Linear attention has a long history of almost working at scale. Each generation matches the quality of vanilla attention on some benchmarks while underperforming on others, and the gap is often associated with the kinds of long-range exact-recall tasks where the softmax’s sharpness matters. The state-space hybrids — discussed in Chapter 3 — are partially a response to this: combine state-space-like linear-time blocks with selective attention layers to get the benefits of both.
Mixture of experts
MoE was introduced in Chapter 4 at the level of “what it is.” The architectural design space is richer than that section suggested. Key axes:
- Routing strategy — top-k routing, hash-based routing, learned routers, or a mix. Different choices have different load-balancing properties and different training dynamics.
- Expert granularity — coarse experts (each is a full MLP block) vs. fine experts (each is a fraction of the MLP, and many experts activate per token). Recent work has moved toward finer granularity.
- Shared experts — a small number of always-on experts that all tokens go through, in addition to the sparsely-activated ones. This stabilizes training and gives the model a “shared substrate.”
- Auxiliary losses — load-balancing losses, router z-losses, and so on, that keep the routing from collapsing onto a few favored experts.
MoE is one of the architectural moves that has scaled best in the post-Chinchilla era — it offers a way to keep growing parameter count without paying for it on every token. Most frontier proprietary models are MoE under the hood.

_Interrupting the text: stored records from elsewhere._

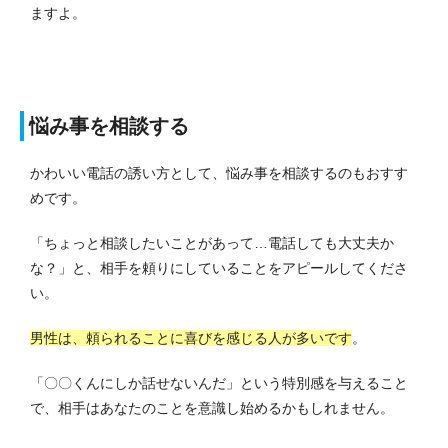
ますよ。
悩み事を相談する
かわいい電話の誘い方として、悩み事を相談するのもおすす
めです。
「ちょっと相談したいことがあって…電話しても大丈夫か
な？」と、相手を頼りにしていることをアピールしてくださ
い。
男性は、頼られることに喜びを感じる人が多いです
。
「〇〇くんにしか話せないんだ」という特別感を与えること
で、相手はあなたのことを意識し始めるかもしれません。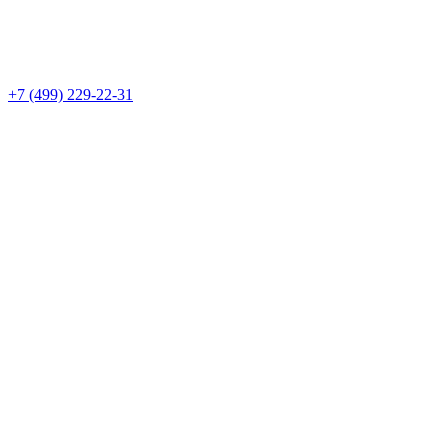
+7 (499) 229-22-31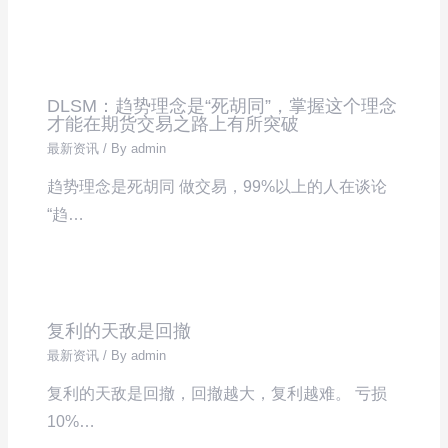
DLSM：趋势理念是“死胡同”，掌握这个理念
才能在期货交易之路上有所突破
最新资讯
/ By
admin
趋势理念是死胡同 做交易，99%以上的人在谈论
“趋…
复利的天敌是回撤
最新资讯
/ By
admin
复利的天敌是回撤，回撤越大，复利越难。 亏损
10%…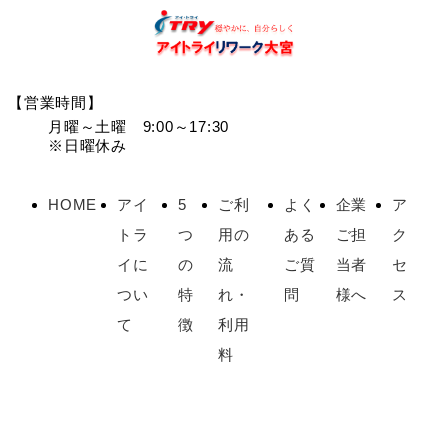
【営業時間】
月曜～土曜 9:00～17:30
※日曜休み
HOME
アイ
5
ご利
よく
企業
ア
トラ
つ
用の
ある
ご担
ク
イに
の
流
ご質
当者
セ
つい
特
れ・
問
様へ
ス
て
徴
利用
料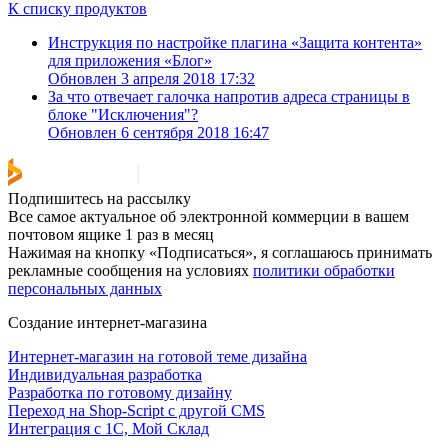
К списку продуктов
Инструкция по настройке плагина «Защита контента»
для приложения «Блог»
Обновлен 3 апреля 2018 17:32
За что отвечает галочка напротив адреса страницы в
блоке "Исключения"?
Обновлен 6 сентября 2018 16:47
Подпишитесь на рассылку
Все самое актуальное об электронной коммерции в вашем
почтовом ящике 1 раз в месяц
Нажимая на кнопку «Подписаться», я соглашаюсь принимать
рекламные сообщения на условиях
политики обработки
персональных данных
Создание интернет-магазина
Интернет-магазин на готовой теме дизайна
Индивидуальная разработка
Разработка по готовому дизайну
Переход на Shop-Script с другой CMS
Интеграция с 1С, Мой Склад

Positional encoding, in depth
The positional-encoding story in Chapter 4 was a single paragraph. It deserves more.
The choice of positional encoding does much more than tell the model what order tokens are in. It also controls how well the model extrapolates to sequences longer than it was trained on, what the effective attention pattern looks like at long distances, and how the model interpolates between tokens it has and tokens it has not seen at training time.
The main schools:
- Sinusoidal — fixed sinusoidal functions of position added to embeddings. Parameter-free, somewhat extrapolatable. The original transformer’s choice.
- Learned absolute — a learned vector per position. Simple, does not extrapolate beyond training-time lengths.
- Relative position biases — biases on the attention logits that depend on the offset between positions. Friendly to extrapolation.
- Rotary (RoPE) — apply position-dependent rotations to query and key vectors so that the resulting attention depends only on relative offset. The current frontier default.
- ALiBi (attention with linear biases) — a linear decay in attention as positions get further apart, with no learned parameters for position at all. Sometimes wins on length-extrapolation tasks.
Beyond the standard schools, recent work has explored interpolation/extrapolation tricks (position interpolation, NTK-aware scaling of RoPE frequencies, YaRN-style schemes) that let pretrained models work at sequence lengths well beyond what they saw during training. The space of options is still moving.
What this chapter is gesturing at
The transformer is not a single architecture — it is an architectural design space. Every choice (attention variant, normalization placement, positional encoding, expert structure, head configuration) is a design decision, and the frontier is the moving target of which set of decisions performs best at current scale.
Where to go next
The relevant literature lives mostly in arXiv preprints and conference papers; textbooks are months behind. Useful entry points:
- Recent survey papers on attention variants and MoE.
- Frontier-lab technical reports (their architecture sections are usually the most precise public statements).
- Mechanistic-interpretability work — much of it now reveals architectural choices in terms of what they let the model represent.
If you finished Chapter 4 wanting more, this chapter is a sketch of where the real depth lives.